Provided data Block Start

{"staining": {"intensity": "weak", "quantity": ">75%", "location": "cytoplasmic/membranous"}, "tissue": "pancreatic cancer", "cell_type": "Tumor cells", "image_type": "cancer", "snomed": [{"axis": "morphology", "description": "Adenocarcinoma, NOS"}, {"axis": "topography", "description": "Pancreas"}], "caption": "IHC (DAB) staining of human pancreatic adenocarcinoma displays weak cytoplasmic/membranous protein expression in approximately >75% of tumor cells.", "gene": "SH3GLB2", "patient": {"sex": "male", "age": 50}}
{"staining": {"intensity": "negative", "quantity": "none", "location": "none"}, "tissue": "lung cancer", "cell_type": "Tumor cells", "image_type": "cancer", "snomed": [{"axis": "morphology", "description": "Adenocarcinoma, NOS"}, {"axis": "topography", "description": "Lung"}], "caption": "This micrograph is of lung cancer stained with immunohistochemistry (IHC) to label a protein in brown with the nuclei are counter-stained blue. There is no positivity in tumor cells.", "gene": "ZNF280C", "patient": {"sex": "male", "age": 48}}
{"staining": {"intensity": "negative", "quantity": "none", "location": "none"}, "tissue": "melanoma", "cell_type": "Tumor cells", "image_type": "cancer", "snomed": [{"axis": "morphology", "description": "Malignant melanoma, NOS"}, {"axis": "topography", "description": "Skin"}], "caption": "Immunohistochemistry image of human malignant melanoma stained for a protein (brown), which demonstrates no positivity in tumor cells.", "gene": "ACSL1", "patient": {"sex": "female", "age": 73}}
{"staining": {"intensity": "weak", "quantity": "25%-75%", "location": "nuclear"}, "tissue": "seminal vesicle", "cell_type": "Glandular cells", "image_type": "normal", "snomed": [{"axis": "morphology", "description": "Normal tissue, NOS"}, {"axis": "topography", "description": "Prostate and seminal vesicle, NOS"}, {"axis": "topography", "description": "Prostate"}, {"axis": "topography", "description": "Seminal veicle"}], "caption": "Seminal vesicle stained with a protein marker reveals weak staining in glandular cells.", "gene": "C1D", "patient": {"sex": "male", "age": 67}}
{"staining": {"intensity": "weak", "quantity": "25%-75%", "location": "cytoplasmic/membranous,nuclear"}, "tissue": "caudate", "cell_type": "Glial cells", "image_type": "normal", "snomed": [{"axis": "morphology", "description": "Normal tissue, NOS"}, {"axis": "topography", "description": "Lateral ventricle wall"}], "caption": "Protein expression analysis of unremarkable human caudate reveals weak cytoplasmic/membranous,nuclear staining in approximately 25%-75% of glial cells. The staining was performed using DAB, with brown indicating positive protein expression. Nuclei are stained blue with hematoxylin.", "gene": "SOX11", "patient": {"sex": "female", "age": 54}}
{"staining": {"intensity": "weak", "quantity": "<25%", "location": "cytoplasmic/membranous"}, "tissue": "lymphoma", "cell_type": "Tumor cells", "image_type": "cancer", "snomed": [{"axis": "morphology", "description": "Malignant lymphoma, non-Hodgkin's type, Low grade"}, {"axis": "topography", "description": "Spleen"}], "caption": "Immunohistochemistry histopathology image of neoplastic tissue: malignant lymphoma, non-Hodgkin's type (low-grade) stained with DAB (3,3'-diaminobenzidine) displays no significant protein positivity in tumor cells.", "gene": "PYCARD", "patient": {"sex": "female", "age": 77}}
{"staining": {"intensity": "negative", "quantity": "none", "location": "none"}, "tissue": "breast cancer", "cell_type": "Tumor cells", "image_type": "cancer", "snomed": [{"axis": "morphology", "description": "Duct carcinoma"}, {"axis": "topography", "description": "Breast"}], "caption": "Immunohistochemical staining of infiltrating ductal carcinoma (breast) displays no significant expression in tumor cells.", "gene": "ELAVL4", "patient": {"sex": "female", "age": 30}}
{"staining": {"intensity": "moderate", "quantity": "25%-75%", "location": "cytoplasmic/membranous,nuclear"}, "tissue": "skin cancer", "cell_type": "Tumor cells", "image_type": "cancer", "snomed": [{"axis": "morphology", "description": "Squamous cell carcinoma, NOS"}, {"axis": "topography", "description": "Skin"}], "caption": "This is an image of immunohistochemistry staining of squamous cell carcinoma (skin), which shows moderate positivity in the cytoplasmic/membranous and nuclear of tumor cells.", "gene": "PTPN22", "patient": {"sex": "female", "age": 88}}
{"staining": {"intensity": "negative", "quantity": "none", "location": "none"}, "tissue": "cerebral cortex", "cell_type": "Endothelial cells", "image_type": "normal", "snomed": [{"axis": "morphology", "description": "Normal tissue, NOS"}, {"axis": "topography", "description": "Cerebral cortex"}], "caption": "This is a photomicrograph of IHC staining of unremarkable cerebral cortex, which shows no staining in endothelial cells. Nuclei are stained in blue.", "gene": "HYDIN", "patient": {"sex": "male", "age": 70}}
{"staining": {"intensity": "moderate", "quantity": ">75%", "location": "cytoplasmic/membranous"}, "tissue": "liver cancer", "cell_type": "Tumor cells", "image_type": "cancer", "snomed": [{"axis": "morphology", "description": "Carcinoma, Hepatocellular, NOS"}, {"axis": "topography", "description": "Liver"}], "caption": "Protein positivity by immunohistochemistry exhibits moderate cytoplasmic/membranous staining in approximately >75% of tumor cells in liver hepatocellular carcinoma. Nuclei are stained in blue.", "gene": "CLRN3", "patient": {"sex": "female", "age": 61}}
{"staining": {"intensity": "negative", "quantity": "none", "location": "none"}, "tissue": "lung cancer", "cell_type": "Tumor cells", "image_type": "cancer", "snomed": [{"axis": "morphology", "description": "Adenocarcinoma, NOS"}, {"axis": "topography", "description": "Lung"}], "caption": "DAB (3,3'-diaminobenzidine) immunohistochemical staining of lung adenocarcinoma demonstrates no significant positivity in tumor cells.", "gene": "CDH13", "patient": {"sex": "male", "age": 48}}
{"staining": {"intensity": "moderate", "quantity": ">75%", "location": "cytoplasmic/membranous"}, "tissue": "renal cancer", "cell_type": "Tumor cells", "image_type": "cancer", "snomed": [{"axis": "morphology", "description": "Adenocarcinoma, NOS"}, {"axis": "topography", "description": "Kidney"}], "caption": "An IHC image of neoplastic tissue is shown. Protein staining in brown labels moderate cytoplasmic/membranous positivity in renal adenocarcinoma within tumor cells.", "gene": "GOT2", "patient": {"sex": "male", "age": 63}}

Provided data Block End

▶ Task goal: Exactness is what counts here: write out every record again.

▶ Answer to this task:
{"staining": {"intensity": "weak", "quantity": ">75%", "location": "cytoplasmic/membranous"}, "tissue": "pancreatic cancer", "cell_type": "Tumor cells", "image_type": "cancer", "snomed": [{"axis": "morphology", "description": "Adenocarcinoma, NOS"}, {"axis": "topography", "description": "Pancreas"}], "caption": "IHC (DAB) staining of human pancreatic adenocarcinoma displays weak cytoplasmic/membranous protein expression in approximately >75% of tumor cells.", "gene": "SH3GLB2", "patient": {"sex": "male", "age": 50}}
{"staining": {"intensity": "negative", "quantity": "none", "location": "none"}, "tissue": "lung cancer", "cell_type": "Tumor cells", "image_type": "cancer", "snomed": [{"axis": "morphology", "description": "Adenocarcinoma, NOS"}, {"axis": "topography", "description": "Lung"}], "caption": "This micrograph is of lung cancer stained with immunohistochemistry (IHC) to label a protein in brown with the nuclei are counter-stained blue. There is no positivity in tumor cells.", "gene": "ZNF280C", "patient": {"sex": "male", "age": 48}}
{"staining": {"intensity": "negative", "quantity": "none", "location": "none"}, "tissue": "melanoma", "cell_type": "Tumor cells", "image_type": "cancer", "snomed": [{"axis": "morphology", "description": "Malignant melanoma, NOS"}, {"axis": "topography", "description": "Skin"}], "caption": "Immunohistochemistry image of human malignant melanoma stained for a protein (brown), which demonstrates no positivity in tumor cells.", "gene": "ACSL1", "patient": {"sex": "female", "age": 73}}
{"staining": {"intensity": "weak", "quantity": "25%-75%", "location": "nuclear"}, "tissue": "seminal vesicle", "cell_type": "Glandular cells", "image_type": "normal", "snomed": [{"axis": "morphology", "description": "Normal tissue, NOS"}, {"axis": "topography", "description": "Prostate and seminal vesicle, NOS"}, {"axis": "topography", "description": "Prostate"}, {"axis": "topography", "description": "Seminal veicle"}], "caption": "Seminal vesicle stained with a protein marker reveals weak staining in glandular cells.", "gene": "C1D", "patient": {"sex": "male", "age": 67}}
{"staining": {"intensity": "weak", "quantity": "25%-75%", "location": "cytoplasmic/membranous,nuclear"}, "tissue": "caudate", "cell_type": "Glial cells", "image_type": "normal", "snomed": [{"axis": "morphology", "description": "Normal tissue, NOS"}, {"axis": "topography", "description": "Lateral ventricle wall"}], "caption": "Protein expression analysis of unremarkable human caudate reveals weak cytoplasmic/membranous,nuclear staining in approximately 25%-75% of glial cells. The staining was performed using DAB, with brown indicating positive protein expression. Nuclei are stained blue with hematoxylin.", "gene": "SOX11", "patient": {"sex": "female", "age": 54}}
{"staining": {"intensity": "weak", "quantity": "<25%", "location": "cytoplasmic/membranous"}, "tissue": "lymphoma", "cell_type": "Tumor cells", "image_type": "cancer", "snomed": [{"axis": "morphology", "description": "Malignant lymphoma, non-Hodgkin's type, Low grade"}, {"axis": "topography", "description": "Spleen"}], "caption": "Immunohistochemistry histopathology image of neoplastic tissue: malignant lymphoma, non-Hodgkin's type (low-grade) stained with DAB (3,3'-diaminobenzidine) displays no significant protein positivity in tumor cells.", "gene": "PYCARD", "patient": {"sex": "female", "age": 77}}
{"staining": {"intensity": "negative", "quantity": "none", "location": "none"}, "tissue": "breast cancer", "cell_type": "Tumor cells", "image_type": "cancer", "snomed": [{"axis": "morphology", "description": "Duct carcinoma"}, {"axis": "topography", "description": "Breast"}], "caption": "Immunohistochemical staining of infiltrating ductal carcinoma (breast) displays no significant expression in tumor cells.", "gene": "ELAVL4", "patient": {"sex": "female", "age": 30}}
{"staining": {"intensity": "moderate", "quantity": "25%-75%", "location": "cytoplasmic/membranous,nuclear"}, "tissue": "skin cancer", "cell_type": "Tumor cells", "image_type": "cancer", "snomed": [{"axis": "morphology", "description": "Squamous cell carcinoma, NOS"}, {"axis": "topography", "description": "Skin"}], "caption": "This is an image of immunohistochemistry staining of squamous cell carcinoma (skin), which shows moderate positivity in the cytoplasmic/membranous and nuclear of tumor cells.", "gene": "PTPN22", "patient": {"sex": "female", "age": 88}}
{"staining": {"intensity": "negative", "quantity": "none", "location": "none"}, "tissue": "cerebral cortex", "cell_type": "Endothelial cells", "image_type": "normal", "snomed": [{"axis": "morphology", "description": "Normal tissue, NOS"}, {"axis": "topography", "description": "Cerebral cortex"}], "caption": "This is a photomicrograph of IHC staining of unremarkable cerebral cortex, which shows no staining in endothelial cells. Nuclei are stained in blue.", "gene": "HYDIN", "patient": {"sex": "male", "age": 70}}
{"staining": {"intensity": "moderate", "quantity": ">75%", "location": "cytoplasmic/membranous"}, "tissue": "liver cancer", "cell_type": "Tumor cells", "image_type": "cancer", "snomed": [{"axis": "morphology", "description": "Carcinoma, Hepatocellular, NOS"}, {"axis": "topography", "description": "Liver"}], "caption": "Protein positivity by immunohistochemistry exhibits moderate cytoplasmic/membranous staining in approximately >75% of tumor cells in liver hepatocellular carcinoma. Nuclei are stained in blue.", "gene": "CLRN3", "patient": {"sex": "female", "age": 61}}
{"staining": {"intensity": "negative", "quantity": "none", "location": "none"}, "tissue": "lung cancer", "cell_type": "Tumor cells", "image_type": "cancer", "snomed": [{"axis": "morphology", "description": "Adenocarcinoma, NOS"}, {"axis": "topography", "description": "Lung"}], "caption": "DAB (3,3'-diaminobenzidine) immunohistochemical staining of lung adenocarcinoma demonstrates no significant positivity in tumor cells.", "gene": "CDH13", "patient": {"sex": "male", "age": 48}}
{"staining": {"intensity": "moderate", "quantity": ">75%", "location": "cytoplasmic/membranous"}, "tissue": "renal cancer", "cell_type": "Tumor cells", "image_type": "cancer", "snomed": [{"axis": "morphology", "description": "Adenocarcinoma, NOS"}, {"axis": "topography", "description": "Kidney"}], "caption": "An IHC image of neoplastic tissue is shown. Protein staining in brown labels moderate cytoplasmic/membranous positivity in renal adenocarcinoma within tumor cells.", "gene": "GOT2", "patient": {"sex": "male", "age": 63}}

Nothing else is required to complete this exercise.